◆ Entries provided ◆

Content starts

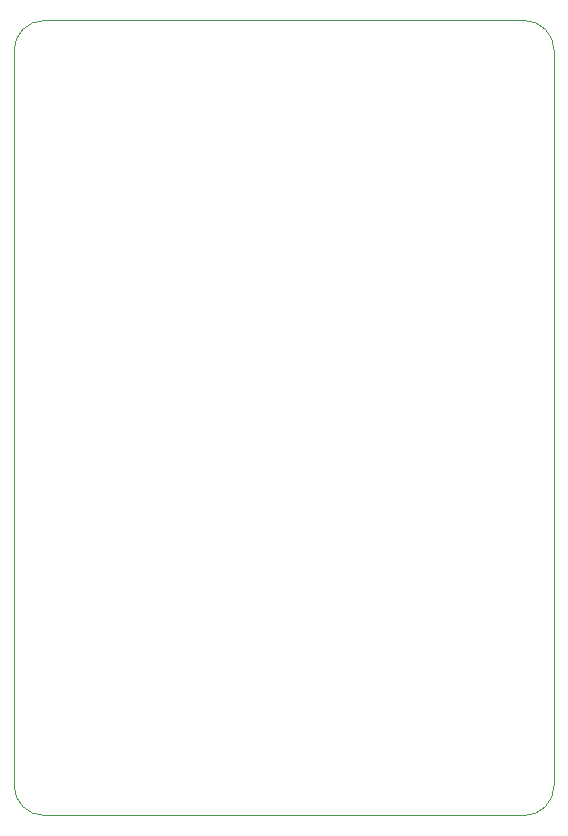
<source format=gbr>
%TF.GenerationSoftware,KiCad,Pcbnew,7.0.3*%
%TF.CreationDate,2023-06-24T17:47:24-04:00*%
%TF.ProjectId,ESP32-HUB75-Board,45535033-322d-4485-9542-37352d426f61,rev?*%
%TF.SameCoordinates,Original*%
%TF.FileFunction,Profile,NP*%
%FSLAX46Y46*%
G04 Gerber Fmt 4.6, Leading zero omitted, Abs format (unit mm)*
G04 Created by KiCad (PCBNEW 7.0.3) date 2023-06-24 17:47:24*
%MOMM*%
%LPD*%
G01*
G04 APERTURE LIST*
%TA.AperFunction,Profile*%
%ADD10C,0.100000*%
%TD*%
G04 APERTURE END LIST*
D10*
X104140000Y-129540000D02*
X144780000Y-129540000D01*
X147320000Y-64770000D02*
X147320000Y-127000000D01*
X104140000Y-62230000D02*
X144780000Y-62230000D01*
X101600000Y-127000000D02*
X101600000Y-64770000D01*
X101600000Y-127000000D02*
G75*
G03*
X104140000Y-129540000I2540000J0D01*
G01*
X144780000Y-129540000D02*
G75*
G03*
X147320000Y-127000000I0J2540000D01*
G01*
X147320000Y-64770000D02*
G75*
G03*
X144780000Y-62230000I-2540000J0D01*
G01*
X104140000Y-62230000D02*
G75*
G03*
X101600000Y-64770000I0J-2540000D01*
G01*
M02*

</source>
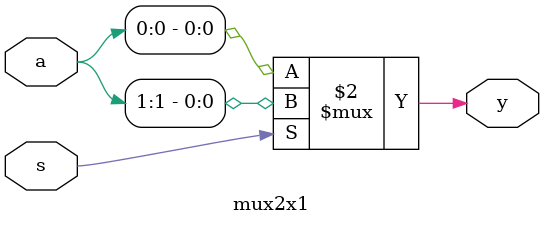
<source format=v>
module mux2x1(input [1:0]a,input s, output y);
  assign y=(s==1)?a[1]:a[0];
endmodule

</source>
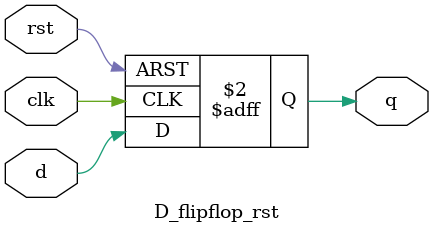
<source format=v>
/*
 *	Author: Yading Yi
 *	E-mail: yiyading@pku.edu.cb
 *
 *	Create Data: 04/01/2022
 *	Function: Device code
 * 
 *	Device: MacBook Air(M1-chip)
 *	Compiler: Icarus Verilog(iverlog)
 *	Waveform: Scansion
 * 
 */

// FullAdder
module FullAdder_1bit(
	input wire a, b, cin,
	output wire sum, cout
	);

	assign {cout, sum} = a + b + cin;
endmodule // FullAdder_1bit_behavior



// Counter
module Counter_4bit (
	input wire clk, rst,
	output reg [3:0] cnt
	);

	parameter max = 4'b1010;					// parameter: improve code legibility
	always @(posedge rst, posedge clk)		// , and or have the same effect
		begin
			if(rst)
				begin
					cnt <= 4'b0000;
				end
			else
				begin
					if(cnt == max)
						begin
							cnt <= 4'b0000;
						end
					else
						begin
							cnt <= cnt + 4'b0001;
						end
				end
		end
endmodule // Counter




/*
 *	Module:
 *		D_latch();
 *  	D_flipflop();		// posedge
 */
module D_latch(
	input wire d, clk,
	output reg q
	);

	always @(d, clk)
		if(clk == 1)
			q <= d;		// if clk=1 q capture d
endmodule

module D_flipflop(
	input wire d, clk,
	output reg q
	);
	
	always @(posedge clk) 
		begin
			q <= d; 
		end
endmodule


module D_flipflop_rst(
	input wire d, clk, rst,
	output reg q
	);

    reg q;//上电以后，在时钟没有工作之前，这个寄存器应该是个什么信号呢，就是初始化的信号
          //通常上电初始化我们用复位信号来做，用复位信号来指定复位以后的状态
//    always @ (posedge clk)//我们用正的时钟沿做它的敏感信号
//    begin
//        if(rst)//同步复位信号
//            q <=0;
//        else
//            q <= d;//上升沿有效的时候，把d捕获到q
//    end

    always @ (posedge clk,posedge rst)//我们用正的时钟沿做它的敏感信号
    begin
        if(rst)//异步复位信号，跟时钟沿无关，只要复位是高电平就会复位
            q <=0;
        else
            q <= d;//上升沿有效的时候，把d捕获到q
    end    

endmodule

</source>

Content ends

◆ Goal of the exercise ◆
Repeat, word for word, each of the records, omitting any image they hold.

◆ Response to this exercise ◆
<source format=gbr>
%TF.GenerationSoftware,KiCad,Pcbnew,7.0.3*%
%TF.CreationDate,2023-06-24T17:47:24-04:00*%
%TF.ProjectId,ESP32-HUB75-Board,45535033-322d-4485-9542-37352d426f61,rev?*%
%TF.SameCoordinates,Original*%
%TF.FileFunction,Profile,NP*%
%FSLAX46Y46*%
G04 Gerber Fmt 4.6, Leading zero omitted, Abs format (unit mm)*
G04 Created by KiCad (PCBNEW 7.0.3) date 2023-06-24 17:47:24*
%MOMM*%
%LPD*%
G01*
G04 APERTURE LIST*
%TA.AperFunction,Profile*%
%ADD10C,0.100000*%
%TD*%
G04 APERTURE END LIST*
D10*
X104140000Y-129540000D02*
X144780000Y-129540000D01*
X147320000Y-64770000D02*
X147320000Y-127000000D01*
X104140000Y-62230000D02*
X144780000Y-62230000D01*
X101600000Y-127000000D02*
X101600000Y-64770000D01*
X101600000Y-127000000D02*
G75*
G03*
X104140000Y-129540000I2540000J0D01*
G01*
X144780000Y-129540000D02*
G75*
G03*
X147320000Y-127000000I0J2540000D01*
G01*
X147320000Y-64770000D02*
G75*
G03*
X144780000Y-62230000I-2540000J0D01*
G01*
X104140000Y-62230000D02*
G75*
G03*
X101600000Y-64770000I0J-2540000D01*
G01*
M02*

</source>
<source format=v>
module mux2x1(input [1:0]a,input s, output y);
  assign y=(s==1)?a[1]:a[0];
endmodule

</source>
<source format=v>
/*
 *	Author: Yading Yi
 *	E-mail: yiyading@pku.edu.cb
 *
 *	Create Data: 04/01/2022
 *	Function: Device code
 * 
 *	Device: MacBook Air(M1-chip)
 *	Compiler: Icarus Verilog(iverlog)
 *	Waveform: Scansion
 * 
 */

// FullAdder
module FullAdder_1bit(
	input wire a, b, cin,
	output wire sum, cout
	);

	assign {cout, sum} = a + b + cin;
endmodule // FullAdder_1bit_behavior



// Counter
module Counter_4bit (
	input wire clk, rst,
	output reg [3:0] cnt
	);

	parameter max = 4'b1010;					// parameter: improve code legibility
	always @(posedge rst, posedge clk)		// , and or have the same effect
		begin
			if(rst)
				begin
					cnt <= 4'b0000;
				end
			else
				begin
					if(cnt == max)
						begin
							cnt <= 4'b0000;
						end
					else
						begin
							cnt <= cnt + 4'b0001;
						end
				end
		end
endmodule // Counter




/*
 *	Module:
 *		D_latch();
 *  	D_flipflop();		// posedge
 */
module D_latch(
	input wire d, clk,
	output reg q
	);

	always @(d, clk)
		if(clk == 1)
			q <= d;		// if clk=1 q capture d
endmodule

module D_flipflop(
	input wire d, clk,
	output reg q
	);
	
	always @(posedge clk) 
		begin
			q <= d; 
		end
endmodule


module D_flipflop_rst(
	input wire d, clk, rst,
	output reg q
	);

    reg q;//上电以后，在时钟没有工作之前，这个寄存器应该是个什么信号呢，就是初始化的信号
          //通常上电初始化我们用复位信号来做，用复位信号来指定复位以后的状态
//    always @ (posedge clk)//我们用正的时钟沿做它的敏感信号
//    begin
//        if(rst)//同步复位信号
//            q <=0;
//        else
//            q <= d;//上升沿有效的时候，把d捕获到q
//    end

    always @ (posedge clk,posedge rst)//我们用正的时钟沿做它的敏感信号
    begin
        if(rst)//异步复位信号，跟时钟沿无关，只要复位是高电平就会复位
            q <=0;
        else
            q <= d;//上升沿有效的时候，把d捕获到q
    end    

endmodule

</source>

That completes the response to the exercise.